** Provided entries follows **
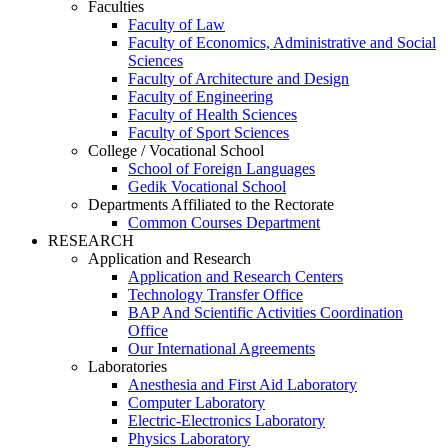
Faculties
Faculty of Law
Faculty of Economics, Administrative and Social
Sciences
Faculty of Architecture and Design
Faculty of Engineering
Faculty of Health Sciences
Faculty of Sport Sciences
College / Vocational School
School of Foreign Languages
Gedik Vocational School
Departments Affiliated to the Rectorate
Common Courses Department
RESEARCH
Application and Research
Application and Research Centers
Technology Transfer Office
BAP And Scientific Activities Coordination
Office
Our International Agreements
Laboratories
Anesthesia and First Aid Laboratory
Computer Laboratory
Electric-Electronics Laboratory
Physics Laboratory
** End of Provided entries **
### Task instructions
Transcribe all of the rows above word for word, leaving the pictures out of your answer.

### Response to the exercise
Faculties
Faculty of Law
Faculty of Economics, Administrative and Social
Sciences
Faculty of Architecture and Design
Faculty of Engineering
Faculty of Health Sciences
Faculty of Sport Sciences
College / Vocational School
School of Foreign Languages
Gedik Vocational School
Departments Affiliated to the Rectorate
Common Courses Department
RESEARCH
Application and Research
Application and Research Centers
Technology Transfer Office
BAP And Scientific Activities Coordination
Office
Our International Agreements
Laboratories
Anesthesia and First Aid Laboratory
Computer Laboratory
Electric-Electronics Laboratory
Physics Laboratory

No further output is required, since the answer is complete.